Dans l'avant propos de " Raymond Depardon, l'image du monde", Pierre Soulages décrit Raymond Depardon en ces termes :" Si j'avais à vous présenter, ce que j'ai d'ailleurs à faire, je pourrais dire que vous êtes photographe, cinéaste, écrivain, mais je dirais peut-être que vous êtes d'abord un homme qui photographie... Enfin, en troisième caractéristique, je dirais que vous êtes quelqu'un qui travaille la composition." Sans vouloir me comparer au grand homme qu'est pour moi Raymond Depardon, je me retrouve énormément dans ce qu'il nous dit de son caractère et ses écrits résonnent en moi. Je pourrai donc m'inspirer des mots de Pierre Soulages pour tenter de me définir à mon tour :

         Je ne suis pas photographe. Je suis une femme qui photographie. Je suis quelqu'un qui travaille la composition.

 On me pose souvent cette question : " Et tu prends quoi en photo ? "

J'ai pris pour habitude de répondre simplement. Je photographie ce que je trouve beau.

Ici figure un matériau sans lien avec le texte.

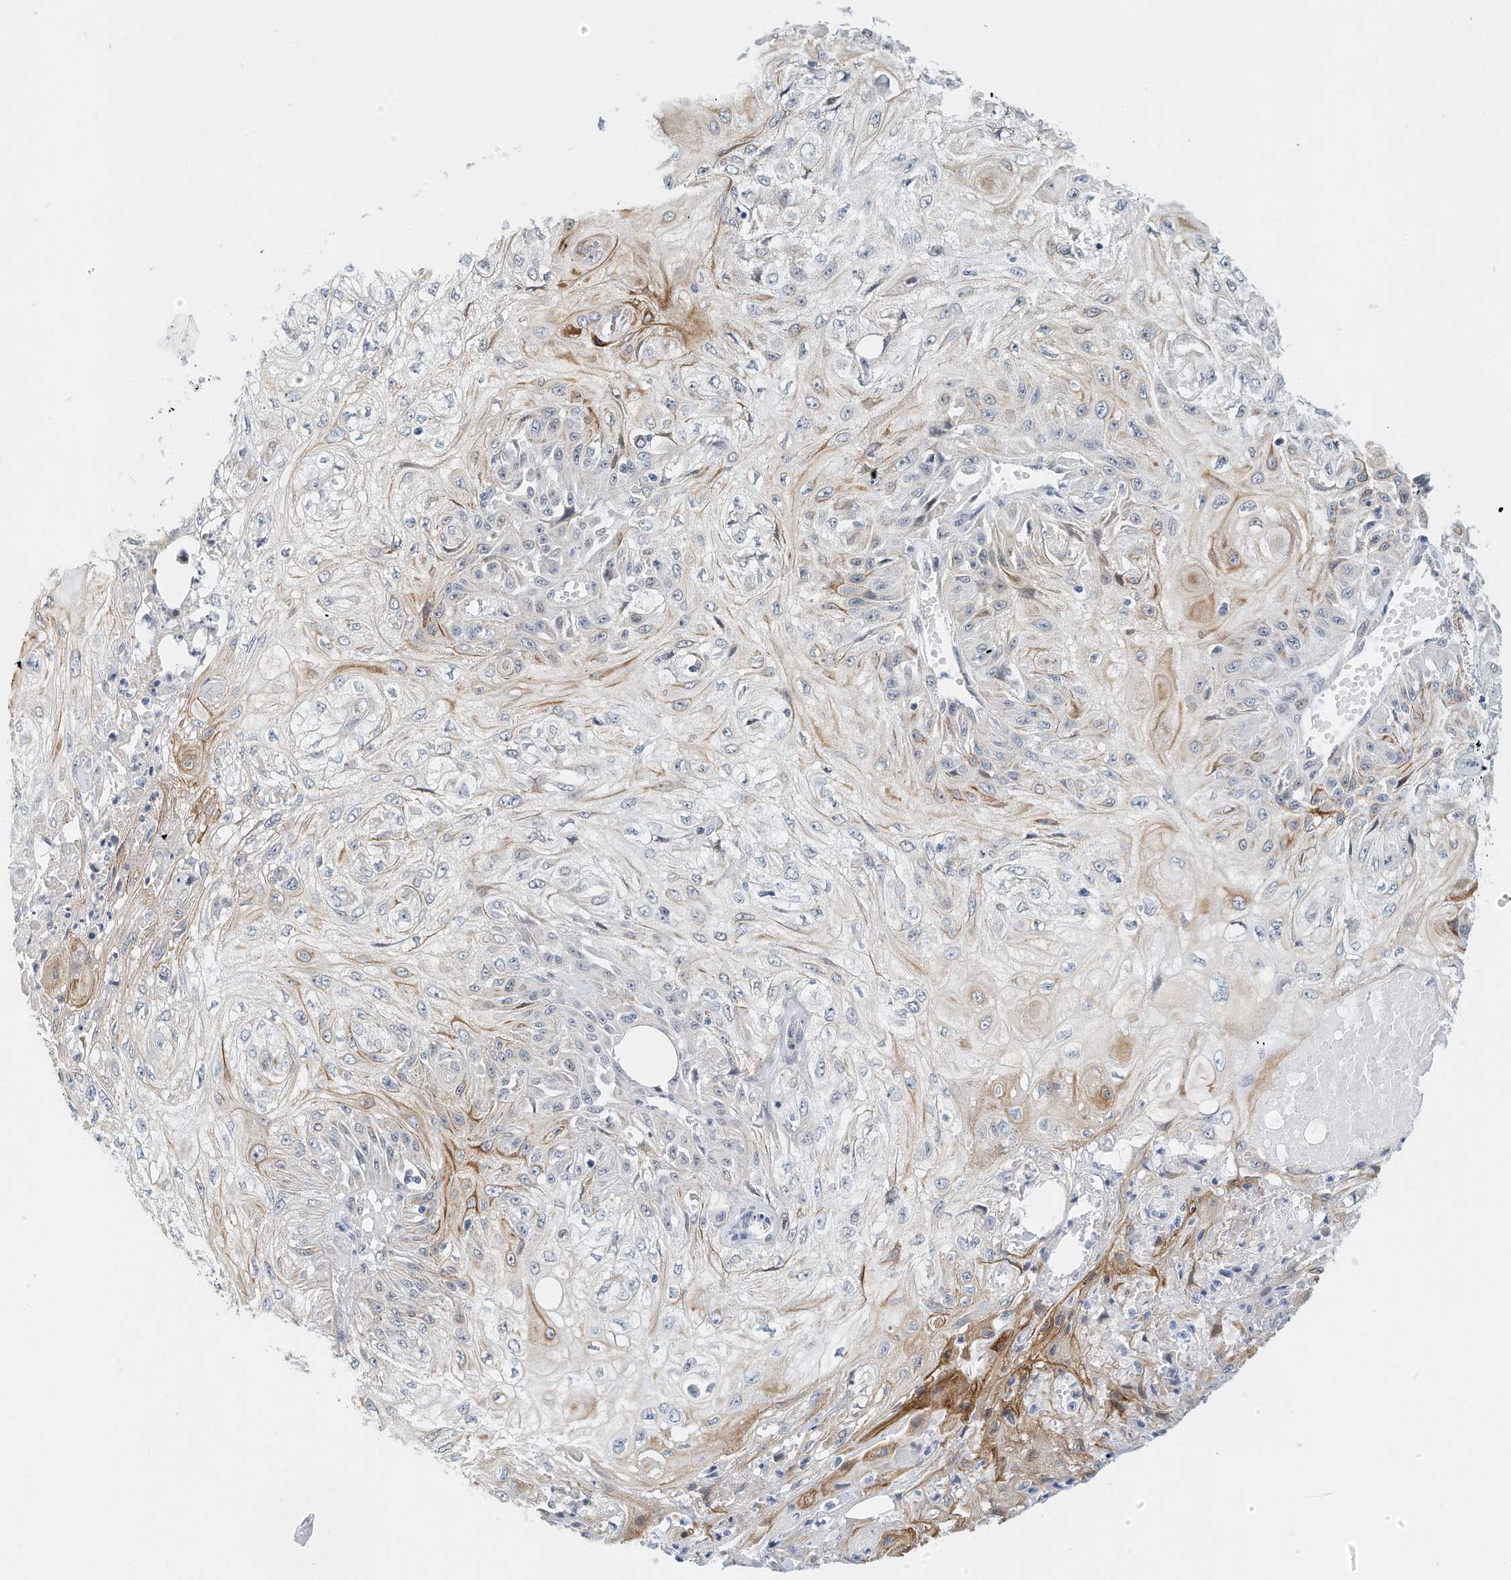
{"staining": {"intensity": "moderate", "quantity": "<25%", "location": "cytoplasmic/membranous"}, "tissue": "skin cancer", "cell_type": "Tumor cells", "image_type": "cancer", "snomed": [{"axis": "morphology", "description": "Squamous cell carcinoma, NOS"}, {"axis": "morphology", "description": "Squamous cell carcinoma, metastatic, NOS"}, {"axis": "topography", "description": "Skin"}, {"axis": "topography", "description": "Lymph node"}], "caption": "This is a photomicrograph of IHC staining of skin cancer (squamous cell carcinoma), which shows moderate positivity in the cytoplasmic/membranous of tumor cells.", "gene": "ARHGAP28", "patient": {"sex": "male", "age": 75}}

J'aime quand Raymond Depardon dit :" Je refuse de parcourir le monde pour assouvir ce besoin obsessionnel, presque névrotique que nous avons, nous, photographes, de fixer, capturer l'histoire des êtres vivants et remplir systématiquement nos photographies de figurants, habitants de la Terre, comme si nous étions en charge de rassurer la planète qu'elle est bien peuplée d'individus."

Dans ma pratique, la couleur, le noir et blanc s'imposent en fonction du sujet, de l'histoire à raconter.
J'ai tendance à dire que je suis une technicienne, un outil, au service d'une histoire, d'une personne.
Mes sujets, je les croisent sur mon chemin, parfois ils viennent à moi.
Je peux dire que j'aime l'esthétique, la composition, l'espace et le vide.
Cette recherche esthétique doit servir mon sujet.
Le fond ne fonctionne pas sans la forme.

Voici quelques photographes que j'aime particulièrement, pour leur personne et leur point de vu sur le monde.

Pour n'en citer que quelques uns,
Raymond Depardon pour toute son oeuvre photographique, en particulier la série " Errance ", ses films, en particulier " 12 jours " et ses écrits, en particulier " La solitude heureuse du voyageur. ".
Sebastiao Salgado pour sa série " Génesis " et Jane Evelyn Atwood pour toute son oeuvre, en particulier le reportage " Trop de peines ".